I have an L2TP between two Mikrotik Routers. I have 192.168.2.0/24 on both sides of the tunnel. How do I setup the NATs to be able to communicate between the networks. I only need for 192.168.2.202 on side B communicate to 192.168.2.112 on side A.
Double natting over transport network? Rather renumber one side to different range.
A side has a lot of links already up and would be a pain to change the range. B side is a new customer and I don’t want to change all their ips. Can I just NAT customers side? The goal is for me side A ip 192.168.2.112 to be able to copy files from side B ip 192.168.2.202. Can I NAT the 192.168.2.202 to like 192.168.123.202?
Here’s some inspiration for you. Ignore the rest of that thread, because it turned out that it wasn’t a tunnel between two sites, but only a single router between two networks.
Just thinking … not tested yet …
Idea. make fake ip addresses for both ends of tunnel and use that fake addresses to route and masquarade traffic from particular LAN addresses to/from A and B routers making proper SRC NAT and/or DST-NAT to mask the origin address of packet.
A. Make sure that on A side where 192.168.2.112 is located no other device uses 192.168.2.202.

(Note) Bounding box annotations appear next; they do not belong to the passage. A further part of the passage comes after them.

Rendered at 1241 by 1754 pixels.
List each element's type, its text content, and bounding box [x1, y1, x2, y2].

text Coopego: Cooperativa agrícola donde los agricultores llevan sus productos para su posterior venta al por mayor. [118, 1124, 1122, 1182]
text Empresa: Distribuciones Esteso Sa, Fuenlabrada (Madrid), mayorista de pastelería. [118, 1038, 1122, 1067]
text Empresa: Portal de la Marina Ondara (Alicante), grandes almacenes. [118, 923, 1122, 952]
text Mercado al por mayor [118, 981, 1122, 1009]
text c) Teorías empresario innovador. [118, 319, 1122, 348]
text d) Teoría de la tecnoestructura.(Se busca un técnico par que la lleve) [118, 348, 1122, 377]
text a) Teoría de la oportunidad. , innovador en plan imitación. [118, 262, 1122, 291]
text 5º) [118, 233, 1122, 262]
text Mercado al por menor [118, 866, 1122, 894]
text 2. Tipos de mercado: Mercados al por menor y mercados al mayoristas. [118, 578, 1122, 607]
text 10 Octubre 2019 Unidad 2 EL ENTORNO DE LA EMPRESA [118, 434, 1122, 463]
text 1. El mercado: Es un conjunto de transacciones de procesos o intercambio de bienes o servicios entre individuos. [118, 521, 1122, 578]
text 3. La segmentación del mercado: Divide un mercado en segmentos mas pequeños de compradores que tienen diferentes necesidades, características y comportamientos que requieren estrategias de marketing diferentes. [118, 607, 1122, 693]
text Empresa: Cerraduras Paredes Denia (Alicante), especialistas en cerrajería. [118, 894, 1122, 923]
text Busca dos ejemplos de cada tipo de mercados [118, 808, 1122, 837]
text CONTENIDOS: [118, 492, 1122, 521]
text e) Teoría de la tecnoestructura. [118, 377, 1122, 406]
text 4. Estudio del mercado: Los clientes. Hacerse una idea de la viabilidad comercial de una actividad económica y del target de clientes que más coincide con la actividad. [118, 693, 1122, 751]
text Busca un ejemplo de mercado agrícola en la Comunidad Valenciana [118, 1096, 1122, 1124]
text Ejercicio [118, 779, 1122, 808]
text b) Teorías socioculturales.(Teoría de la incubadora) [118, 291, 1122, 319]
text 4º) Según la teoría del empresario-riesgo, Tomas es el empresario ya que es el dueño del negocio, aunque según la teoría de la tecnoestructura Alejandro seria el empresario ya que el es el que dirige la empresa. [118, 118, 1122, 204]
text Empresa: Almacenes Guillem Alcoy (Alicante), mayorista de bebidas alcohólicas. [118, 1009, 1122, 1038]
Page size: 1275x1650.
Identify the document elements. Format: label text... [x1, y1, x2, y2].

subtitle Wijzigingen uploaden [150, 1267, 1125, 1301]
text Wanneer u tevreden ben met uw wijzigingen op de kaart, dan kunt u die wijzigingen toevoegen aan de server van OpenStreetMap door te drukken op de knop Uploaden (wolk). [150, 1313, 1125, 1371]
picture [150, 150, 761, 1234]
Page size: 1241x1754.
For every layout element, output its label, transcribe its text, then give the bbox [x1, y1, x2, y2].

B. On B side make sure that no device uses 192.168.2.112 address from A side
C. On A side assign 192.168.2.202 to the router’s LAN interface of 192.168.2.0/24
D. On B side assign 192.168.2.112 to the router’s LAN interface of 192.168.2.0/24
E. If you talk to 192.168.2.202 on A side then router “captures” that traffic for that host which should be send to B subnet
F. If you talk to 192.168.2.112 on B side then router “captures” that traffic for that host which should be send to A subnet
So …
G. Assign eg. 10.10.10.10 address to the tunnel end on A side
H. Assign eg. 10.10.10.11 address to the tunnel end on B side
I1. On A side do SRC-NAT which all traffic from from 192.168.2.202 to 192.168.2.112 replace with 10.10.10.10 source address
I2. Set static route on A side which packets from 10.10.10.10 to 192.168.2.112 will send to B side … read it as to 10.10.10.11 IP
I3. On B side all traffic from 10.10.10.10 to 192.168.2.112 should be send to the destination without problems as router knows where 192.168.2.112 resides and where is the origin of the tunnell which is supposed to be the source of traffic.
J 1+2+3. Same SRC-NAT should be done on B side for the trafffic in the opposite direction
Voila … please remeber … it just an idea.
Sob thanks for input. I tried this. I can now ping Side A 192.168.123.1 from side B. I can also ping Side B 192.168.124.1 from side A. But if I am understanding this right, the ip on side B I am trying to get to is 192.168.2.202. I should be able to ping 192.168.124.202 right? That part is not working, or can I ping 192.168.123.112 on my A side from B.
It should work, if everything else is correct. Mainly firewall filters. If you access .12x.1, it’s on router (I assume), so it goes to input chain. But traffic for other addresses will go to forward chain. And you have to remember that NAT changes addresses, in forward chain it’s already after dstnat, but before srcnat. So packet from left .2.x to right .124.y will have these addresses in forward chain:
a) on left router: src .2.x, dst 124.y
b) on right router: src .123.x, dst 124.y
And similar in other direction.
Another problem might be if hosts in internal subnets have some other default gateways than these routers with tunnel.
Create vlans for this pc. Create vlan interface on routers, make a routing.
Have a good day!
Thanks for all your help. Sob I was able to get this working with your solution. Thanks for the information.